Starting things off was Bitchin' Bajas a Chicago three piece who uses keys, synths and saxophone to slowly build insistent drones into reverberating masses of sound, gradually adding simple yet effective rhythms, partly via a laptop, that provide the shape and structure needed to stave off basic navel-gazing. The group shares a member, Cooper Crane, with Windy City psych staples Cave, who also make the most of similarly hypnotic tones, albeit as part of an altogether harder hitting whole.

Speaking of Cave, their bass player, Dan Browning, moonlights in Zath, whose lineup also features members of  Ga'an and Cacaw. Milwaukee has always been a hard-rock burg at heart, so it shouldn't be a shock to learn that the audience seemed to love every minute of Zath's pummeling, complex thrash. Though there's no shortage of head-banging riffage in their sound, it's fleshed out by a lot of intricate technical flourishes and ambitious, almost prog-y, elements that are actually quite challenging, assuming you can pick them out as they blaze by at bruising speed.

Local headliners Catacombz have recently added a few members, though, recently returned from a short tour, they're as tight as ever.

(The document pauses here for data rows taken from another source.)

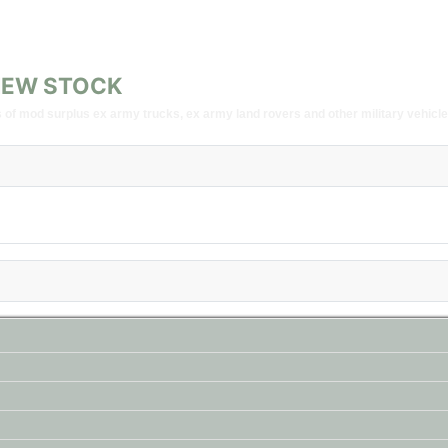
G NEW STOCK
of mod surplus ex army trucks, ex army land rovers and other military vehicle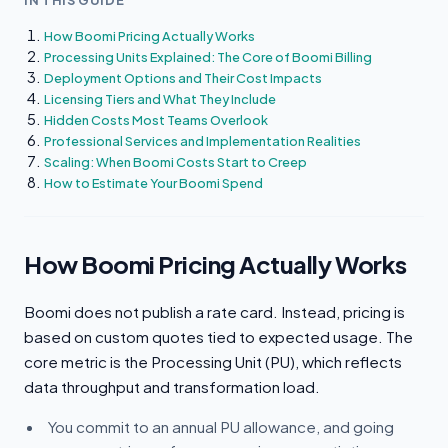
IN THIS GUIDE
How Boomi Pricing Actually Works
Processing Units Explained: The Core of Boomi Billing
Deployment Options and Their Cost Impacts
Licensing Tiers and What They Include
Hidden Costs Most Teams Overlook
Professional Services and Implementation Realities
Scaling: When Boomi Costs Start to Creep
How to Estimate Your Boomi Spend
How Boomi Pricing Actually Works
Boomi does not publish a rate card. Instead, pricing is
based on custom quotes tied to expected usage. The
core metric is the Processing Unit (PU), which reflects
data throughput and transformation load.
You commit to an annual PU allowance, and going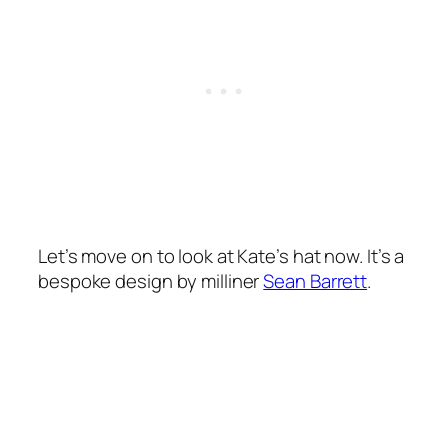
Let’s move on to look at Kate’s hat now. It’s a
bespoke design by milliner
Sean Barrett
.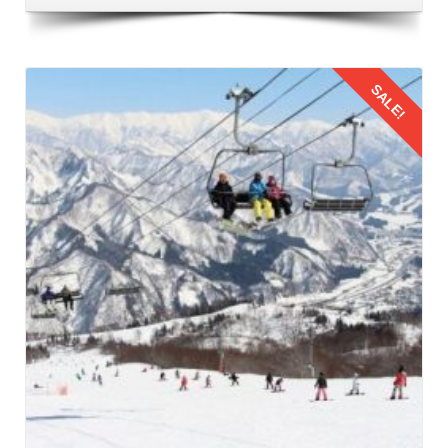
Airport. This airport is located in Bhuntar that is 50
kilometers away from Manali. It is the nearest airport to
Manali and the most common route to fly from Bangalore
SALE!
to Manali. Numerous airlines operate regular flights
between Bangalore and Bhuntar Airport, offering a variety
of options to suit different schedules and budgets. When
booking flights for family trip to Manali by flight, prioritize
Details
timings that are convenient for families with children. Also,
consider factors such as meal times and sleep schedules.
3: Flying from Bangalore to Kullu Manali
The families should reach the airport on time to board their
flight from Bangalore to Kullu Manali Airport. This leg of the
Manali family trip from Bangalore by flight
offers stunning
aerial views of the Himalayas. This journey provides a
glimpse of the natural beauty that awaits in Manali.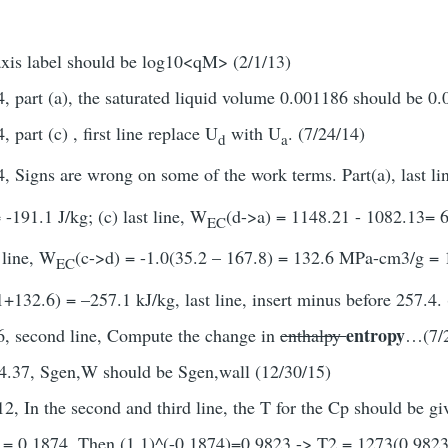
axis label should be log10<qM> (2/1/13)
, part (a), the saturated liquid volume 0.001186 should be 0.
 part (c) , first line replace U
with U
. (7/24/14)
d
a
, Signs are wrong on some of the work terms. Part(a), last l
-191.1 J/kg; (c) last line, W
(d->a) = 1148.21 - 1082.13= 6
EC
t line, W
(c->d) = -1.0(35.2 – 167.8) = 132.6 MPa-cm3/g = 13
EC
132.6) = –257.1 kJ/kg, last line, insert minus before 257.4. 
entropy
6, second line, Compute the change in
enthalpy
…(7/2
4.37, Sgen,W should be Sgen,wall (12/30/15)
2, In the second and third line, the T for the Cp should be g
 = 0.1874. Then (1.1)^(-0.1874)=0.9823 -> T2 = 1273(0.9823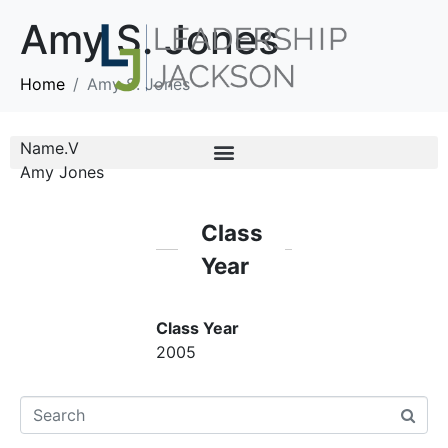
Amy S. Jones
Home
Amy S. Jones
Name.V
Amy Jones
Class
Year
Class Year
2005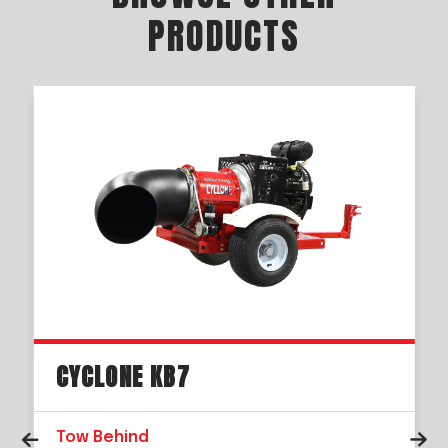
PRODUCTS
CYCLONE KB7
Tow Behind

The new members jive well, which is no surprise given that Catacombz has always felt more than the sum of its parts, born more of an adventurous approach than a specific group of people. Their set here featured a plethora of new material, which expands on their classic, krautrock-spiked psych with a new sense of swing and some treated vocals.

Though they all possess their own distinct styles, the common denominator between Bitchin' Baja's subdued experimentalism, Zath's crushing heaviness and Catacombz skillful navigation of the area in between, is that they're all outgrowths of psychedelia's mind-bending, boundary pushing ethos, the basic tenets of which (a varied sonic palette, repetition, unusual time signatures) can be taken in seemingly any direction, fast/slow, minimal/maximal, without losing their impact, and tonight was an ample, impressive demonstration of that flexibility.